Schlechte Arbeitsbedingungen in Gewalt-Hilfseinrichtungen Geldmangel führt zu Überlastungen

Wien (OTS) - Bei einem Treffen von Frauen-Hilfseinrichtungen am
10. Jänner äußerten die Teilnehmerinnen ihre Besorgnis über die drohenden Kürzungen der öffentlichen Förderungen. Vertreterinnen von österreichischen Notrufen, Frauenhäusern und Interventionsstellen kamen in Graz zusammen, um Strategien für den Weiterbestand dieser wichtigen Institutionen zu beraten.

Für Einrichtungen, die Opfer von Gewalt unterstützen, bedeuten weitere finanzielle Kürzungen eine besondere Bedrohung, da nicht mehr alle Hilfesuchenden betreut und geschützt werden können.
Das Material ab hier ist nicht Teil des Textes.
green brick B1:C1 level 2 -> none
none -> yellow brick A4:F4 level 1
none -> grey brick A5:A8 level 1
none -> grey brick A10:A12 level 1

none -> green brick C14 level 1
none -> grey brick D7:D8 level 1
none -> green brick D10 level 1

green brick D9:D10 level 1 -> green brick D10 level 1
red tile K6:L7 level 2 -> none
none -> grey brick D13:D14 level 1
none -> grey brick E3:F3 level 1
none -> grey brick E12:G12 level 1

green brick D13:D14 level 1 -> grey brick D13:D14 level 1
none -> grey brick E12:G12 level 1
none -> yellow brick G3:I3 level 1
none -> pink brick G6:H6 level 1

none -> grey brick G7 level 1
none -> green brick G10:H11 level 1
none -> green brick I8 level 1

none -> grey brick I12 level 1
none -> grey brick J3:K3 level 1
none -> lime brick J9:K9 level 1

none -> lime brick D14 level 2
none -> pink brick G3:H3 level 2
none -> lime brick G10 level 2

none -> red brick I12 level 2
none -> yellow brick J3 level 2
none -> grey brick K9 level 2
Die Mitarbeiterinnen fühlen sich dem öffentlichen Auftrag verpflichtet, alle Anfragen und Hilferufe zu bearbeiten und allen hilfesuchenden Frauen bestmöglich zu helfen. Dieser Auftrag bleibt bei geringeren finanziellen Mitteln zwar gleich, doch es ist unmöglich, ihn entsprechend zu erfüllen.
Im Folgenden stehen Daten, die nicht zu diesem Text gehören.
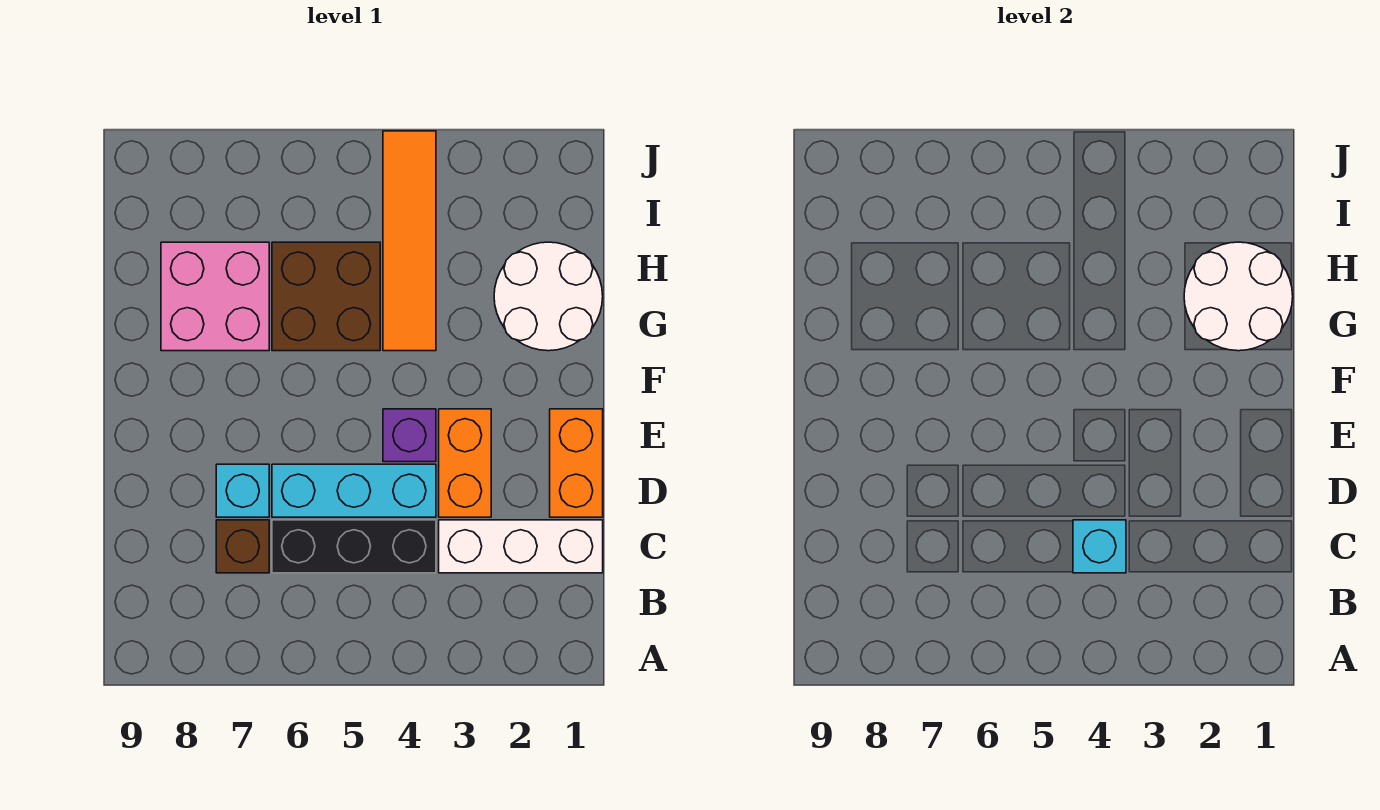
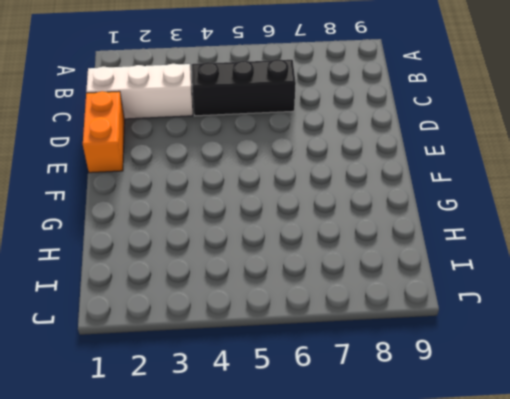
none -> brown brick C7 level 1
none -> orange brick D3:E3 level 1
none -> cyan brick D4:D6 level 1

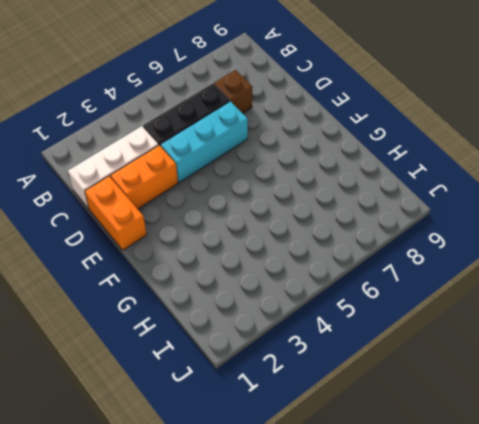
orange brick D2:D3 level 1 -> orange brick D3:E3 level 1
none -> cyan brick D7 level 1
none -> purple brick E4 level 1
none -> white round brick G1:H2 level 1

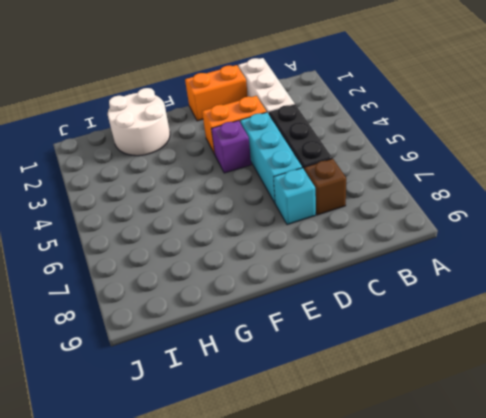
none -> orange tile G4:J4 level 1
none -> brown brick G5:H6 level 1
none -> pink brick G7:H8 level 1

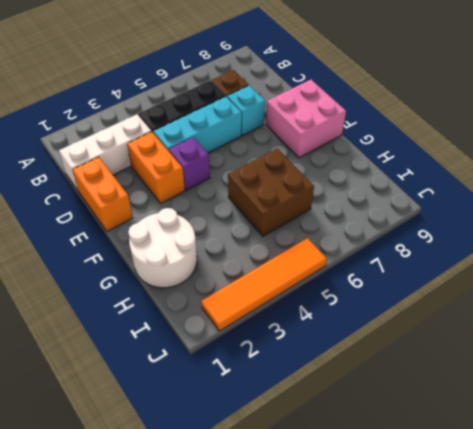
pink brick E8:F9 level 1 -> pink brick G7:H8 level 1
orange tile J2:J5 level 1 -> orange tile G4:J4 level 1
none -> cyan brick C4 level 2
none -> white round brick G1:H2 level 2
Bereits jetzt sind die Rahmenbedingungen für die Mitarbeiterinnen von Opferhilfseinrichtungen oft denkbar schlecht, unbezahlte Arbeit und unzählige Überstunden gehören für viele zum Alltag. Nur fixe und längerfristige Förderverträge für eine Basisfinanzierung können die Situation der Hilfseinrichtungen und damit auch für die Opfer von Gewalt verbessern. Die Arbeit mit und für Gewaltopfer verlangt allerdings große Flexibilität der Leistungen und des Umfangs der Leistungen. Nicht immer sind gleich viele Frauen von Gewalt betroffen oder brauchen die gleiche Art der Unterstützung. Frauen, die von Gewalt betroffen sind, können nicht warten, bis in einer Hilfseinrichtungen Kapazitäten frei werden und dürfen nicht aus finanziellen Gründen abgelehnt werden. Ihnen muß möglichst schnell und unbürokratisch geholfen werden, um ihren Schutz und den ihrer Kinder zu garantieren.